Mudanças em debate

Minirreforma eleitoral avança na Câmara e gera críticas de entidades civis

Projeto flexibiliza punições a partidos e altera regras de fiscalização e propaganda eleitora

Por Camila Almeida 22/05/2026 às 18:30 3 min de leitura

A aprovação da chamada minirreforma eleitoral pela Câmara dos Deputados tem gerado críticas de entidades da sociedade civil por alterar regras de fiscalização, prestação de contas e punições aplicadas a partidos políticos.

O texto foi aprovado na noite de terça-feira (19/05), em votação simbólica e sem registro nominal no painel eletrônico. Agora, a proposta segue para análise do Senado Federal.

O que muda na prática

O projeto de lei (PL 4822/2025) altera pontos da legislação eleitoral e partidária. Entre as principais mudanças estão:

  • limite de R$ 30 mil para multas por contas desaprovadas;
  • proibição de bloqueio e penhora de recursos do Fundo Partidário e do Fundo Eleitoral;
  • autorização para envio de mensagens automatizadas a eleitores cadastrados;
  • redução do prazo de julgamento das contas partidárias;
  • parcelamento de dívidas de partidos em até 15 anos.

Caso seja aprovado também no Senado e sancionado, o texto mudará a forma de fiscalização e punição das legendas.

Entidades falam em enfraquecimento da fiscalização

O Movimento de Combate à Corrupção Eleitoral (MCCE), que reúne mais de 70 entidades da sociedade civil, afirmou que a proposta representa um “grave retrocesso”. Segundo o movimento, a medida enfraquece os mecanismos de controle e transparência relacionados ao uso dos fundos partidário e eleitoral.

Entre as entidades que integram o MCCE estão a Conferência Nacional dos Bispos do Brasil, a Ordem dos Advogados do Brasil e associações ligadas à Polícia Federal e aos poderes Executivo, Legislativo e Judiciário.

Limitação de multas gera debate

Um dos pontos mais criticados é o teto de R$ 30 mil para multas aplicadas a partidos com contas desaprovadas. Críticos afirmam que a medida reduz o caráter proporcional das punições em casos de irregularidades envolvendo valores mais altos.

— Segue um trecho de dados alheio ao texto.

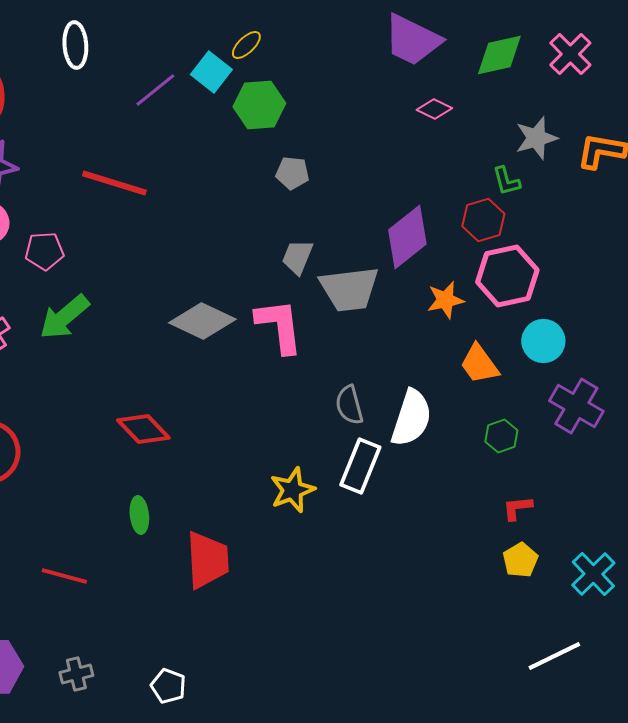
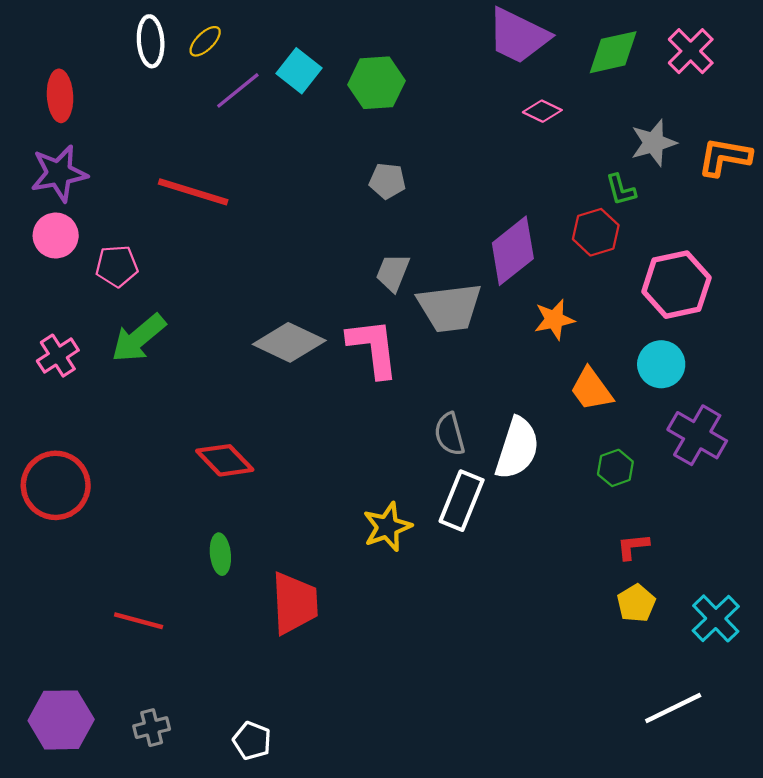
yellow ellipse: (246, 45) -> (205, 41), moved
green hexagon: (259, 105) -> (376, 83), moved
pink hexagon: (507, 276) -> (676, 285), moved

Outro ponto sensível é a proibição do bloqueio de recursos dos fundos partidário e eleitoral, o que pode dificultar o cumprimento de decisões judiciais.

Julgamento mais curto pode encerrar processos

O projeto também reduz de cinco para três anos o prazo para julgamento das contas partidárias pela Justiça Eleitoral. Na prática, processos podem ser encerrados sem decisão definitiva caso não sejam analisados dentro do período previsto.

Além disso, o texto estabelece que cada diretório partidário responderá apenas pelas próprias irregularidades, o que, segundo críticos, pode fragmentar responsabilidades.

Regras para mensagens automatizadas

A proposta também altera normas de propaganda eleitoral ao permitir o envio de mensagens automatizadas para eleitores previamente cadastrados. Pela nova regra, esse tipo de disparo não será considerado irregular quando direcionado a pessoas inscritas previamente.

Para entidades contrárias ao texto, a mudança pode ampliar o uso de ferramentas digitais com menor controle sobre conteúdos disseminados em massa.